Sciopero generale di quattro ore. Di venerdì. Non impensierisce più nessuno. Lo fa ormai solo la Cgil. Quasi un rituale. Cisl, Uil e Ugl non seguono più la Confederazione rossa di corso d’Italia nelle sue azioni di protesta. Spallate che non portano a costruire un percorso a favore dei lavoratori. Sono manifestazioni contro, non per qualche cosa. Lo sciopero,comunque, i suoi disagi li crea. Soprattutto per la mobilità dei cittadini. Lo stop di 4 ore colpisce maggiormente i trasporti pubblici, con modalità diverse città per città. La Cgil di Guglielmo Epifani, che a maggio andrà a congresso, ha necessità di visibilità, di far sapere che c’è sul territorio, nelle fabbriche e negli uffici pubblici. I temi scelti per le manifestazioni di oggi riguardano tre temi generali: il lavoro, il fisco e la cittadinanza.
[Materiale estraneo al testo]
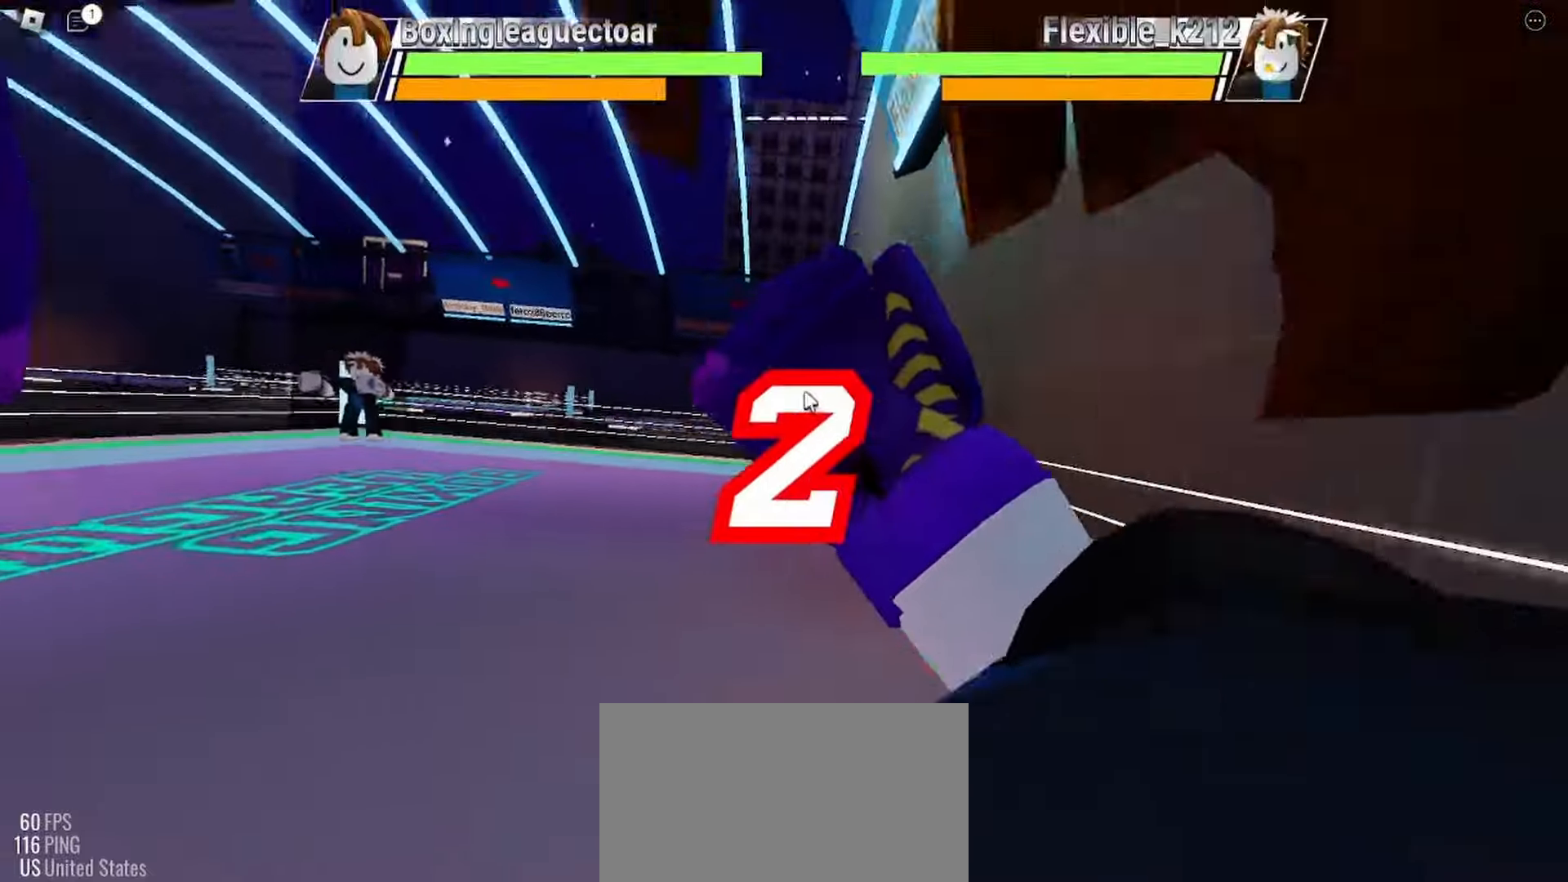
{"keys": [], "mouse": [], "events": []}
In alcune città, come Roma, i lavoratori s’incontreranno con gli studenti (da piazzale Flaminio a piazza Mazzini) la cui idea della scuola “è alternativa a quella di un governo che taglia invece di portare la spesa per l’istruzione al 7 per cento del prodotto interno lordo”. Le ripercussioni maggiori si avranno per gli utenti di bus, metro, tram, ferrovie, aerei. Dovrebbero incrociare le braccia piloti, assistenti di volo, personale di terra di tutte le compagnie, ferrovieri, autoferrotranviari. Quanti aderiranno alla protesta? I conti, quando si tratta di sindacati, non sono mai facili. La Cgil sceglie ancora come unica arma il conflitto sociale. La differenza con le altre Confederazioni sta nel metodo di portare avanti le istanze dei lavoratori. Cisl, Uil, Ugl vogliono trattare, negoziare, discutere. Sono, infatti, aperti con il governo ben 150 tavoli sulle aziende in crisi. Sul fisco, come hanno chiesto per primi la Cisl e la Uil, il governo si appresta ad aprire un confronto subito dopo le elezioni Regionali. I redditi da lavoro e i pensionati sono gravati di eccessive tasse. Per Epifani ci sono poi altre due ragioni per scioperare. La prima riguarda l’eventuale introduzione dell’arbitrato in tema di controversie di lavoro. Per la sinistra si tratta di un attentato all’art. 18 dello Statuto dei lavoratori, peggiore di quello del 2002. Non è così risponde il Ministro Sacconi: si tratta di un’ulteriore garanzia per i lavoratori di fronte alle lungaggini e complessità dell’iter giudiziario. La Cgil chiede, infine, politiche di accoglienza e di lotta alle nuove schiavitù con la sospensione della legge Bossi-Fini e l’abolizione del reato di clandestinità.